The second phase focused on self-evaluation and the importance of setting realistic and obtainable goals for oneself. Participants were asked to identify goals and then break those goals into sub-goals.

During the third phase, participants were introduced to the relationship between self-reinforcement and depression as described in Rehm's model. Participants were guided through the creation of a self-managed reward system that they could use in reinforcing progress toward the goals identified in the self-evaluation phase. At the termination of the self-control behavior therapy program, participants were provided with a summary of the program content and provided with materials to aid in the continuation of the skills they had learned.

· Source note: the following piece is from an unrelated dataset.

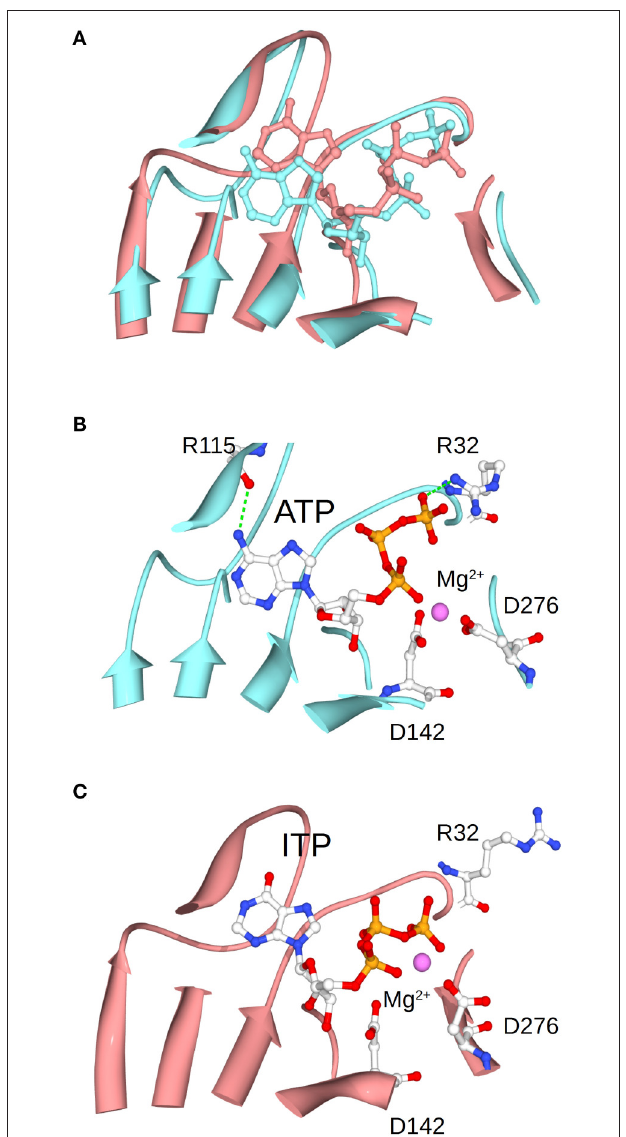
FIGURE 7 | Positioning of ATP and ITP in the MD simulations. (A) Shows the overlap of the conformations of ATP and ITP in subunit A at the midpoint of the MD simulation. (B,C) Separately show the ATP and ITP, respectively. Structures were aligned based on the residues shown in the picture as ribbons, which are the one surrounding the substrate.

== Effectiveness with adults ==

Fuchs and Rehm (1977) evaluated the effects of their group administered self-control behavior therapy program (described above) with depressed women ages 18–48, against a nonspecific group therapy condition and a control group. Researchers found self-control therapy to be superior to that of the nonspecific group therapy condition and the control group based on results from a self-report of depression assessed by the Minnesota Multiphasic Personality Inventory Depression scale (MMPI-D) and the Beck Depression Inventory, the participants' activity level assessed by a group interaction activity measure, and participants' general level of psychopathology assessed by the MMPI. All 8 participants in the self-control therapy group had scores in the clinical range at pretest, suggesting that they displayed many depressive symptoms. Those 8 participants had scores in the normal range by posttest, suggesting that they displayed few depressive symptoms. The shift in scores from the clinical range to the normal range occurred in only 3 out of 10 participants in the nonspecific therapy group and 1 out of 10 participants in the control group.

Rehm et al. (1979) replicated the procedures used in Fuchs and Rehm's (1977) study and evaluated the effects of self-control therapy against a behavioral assertion skills training program. Researchers found self-control therapy effective for moderately depressed women, and therefore successfully replicated the findings from Fuchs and Rehm (1977).

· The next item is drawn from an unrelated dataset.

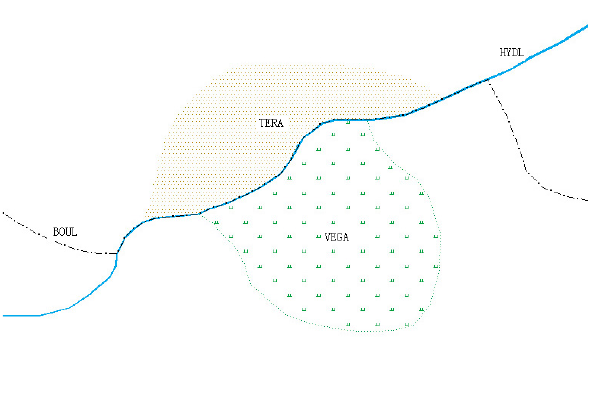
Figure 3: Public side of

== Effectiveness with children ==

Stark, Reynolds and Kaslow (1987) modified Rehm et al.'s (1984) self-control therapy manual for adults into an intervention program designed to teach children adaptive skills for self-monitoring, self-evaluating performance, attributing the cause of good and bad outcomes, and self-reinforcement. Similar to self-control therapy for adults, the intervention taught skills to the participants through presentations, in-therapy training, and the completion of behavioral homework assignments. The content was also similar and included self-monitoring of pleasant activities and the use of log sheets, identification of delayed consequences, realistic standards for self-evaluation, and frequent self-reinforcement. Researchers compared the effects of self-control therapy to those of a behavioral problem-solving therapy and a waiting list condition. Both self-control therapy and behavioral problem-solving therapy were found to be effective with moderately depressed children, grades 4-6, with children reporting less depressive symptoms at posttest. The effects of both interventions appeared to generalize over time, especially for the children in the self-control group who reported significantly less depression at an 8-week follow-up than immediately after treatment.

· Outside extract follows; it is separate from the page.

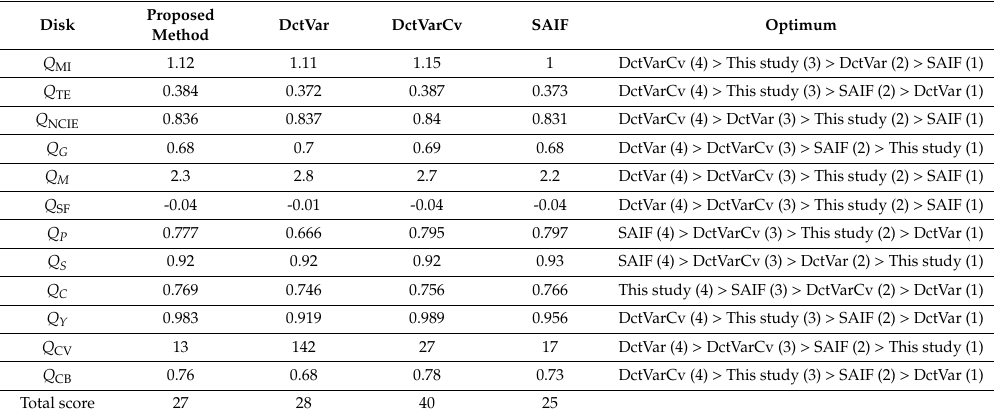
Table 3. List of disk fusion results and fusion quality indicators.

== Effectiveness with subpopulations ==

Rehm (1983) found no significant differences in self-control therapy outcomes as a function of age, marital status, employment, education, income or religion in a sample of 104 clinically depressed women. Better outcomes as a result of self-control therapy were found for participants who experienced acute onset of depressive symptoms, a high recent number of negative life events, and demonstrated positive self-control attitudes.